EXERCISE DETAILS
Although the entries contain pictures, the copy should hold only their exact text.
[[ LISTED RECORDS, beginning ]]
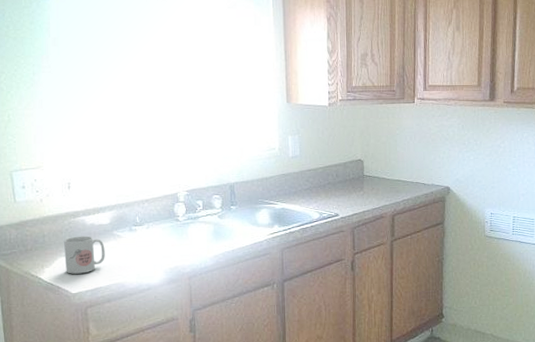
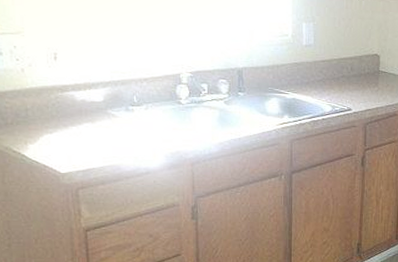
mug: present [63,236,105,274] -> none [49,112,98,153]

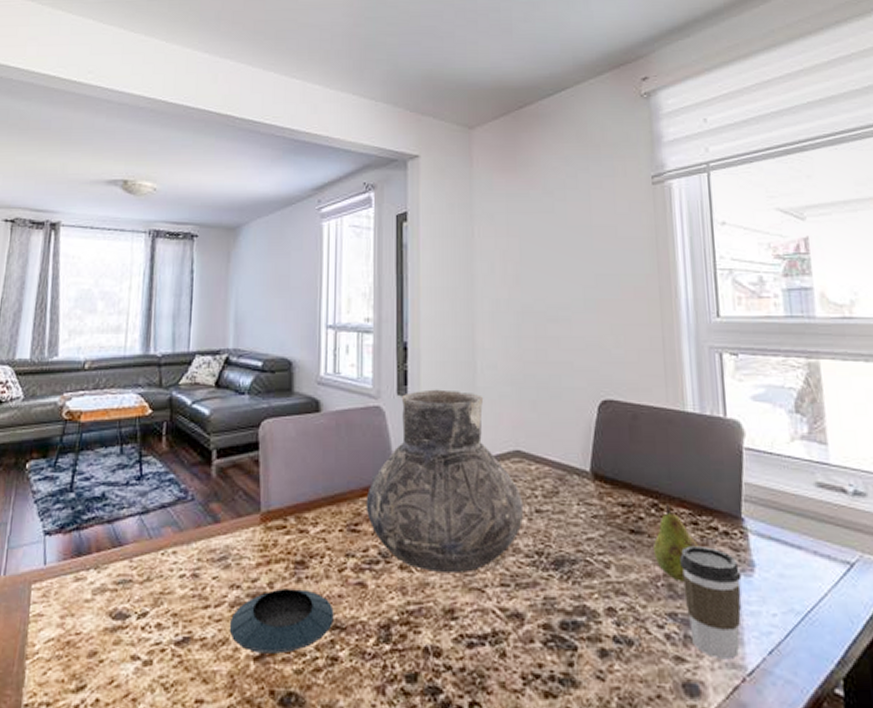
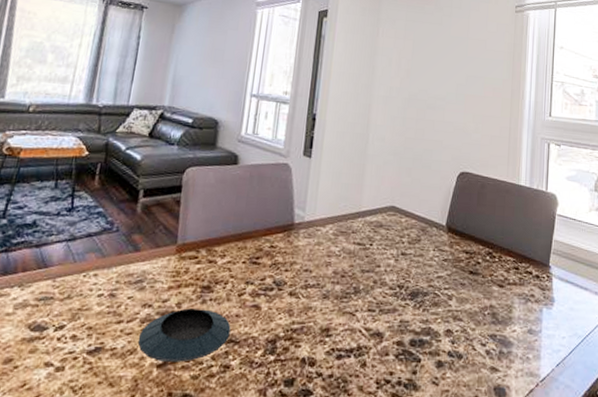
vase: present [366,389,524,573] -> none [267,153,393,300]
fruit: present [654,504,700,582] -> none [485,253,518,312]
coffee cup: present [680,546,742,660] -> none [503,285,545,370]

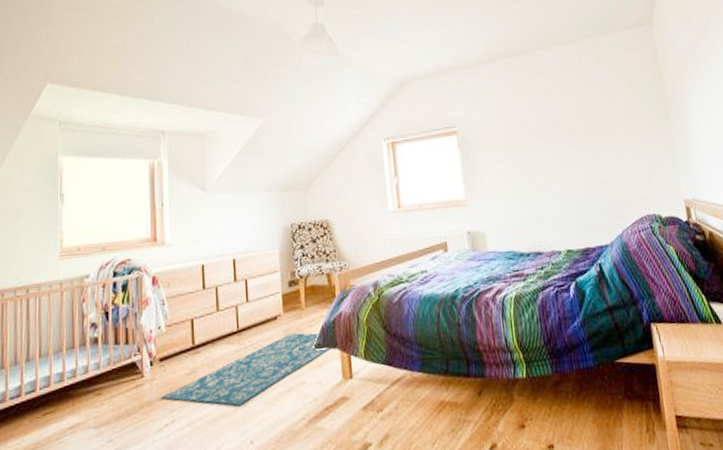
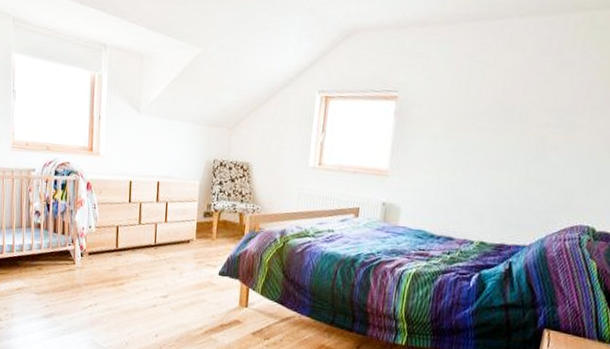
rug: present [161,332,329,405] -> none [88,257,231,305]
[[ LISTED RECORDS, end ]]
WORKED SOLUTION
mug: present [63,236,105,274] -> none [49,112,98,153]

vase: present [366,389,524,573] -> none [267,153,393,300]
fruit: present [654,504,700,582] -> none [485,253,518,312]
coffee cup: present [680,546,742,660] -> none [503,285,545,370]

rug: present [161,332,329,405] -> none [88,257,231,305]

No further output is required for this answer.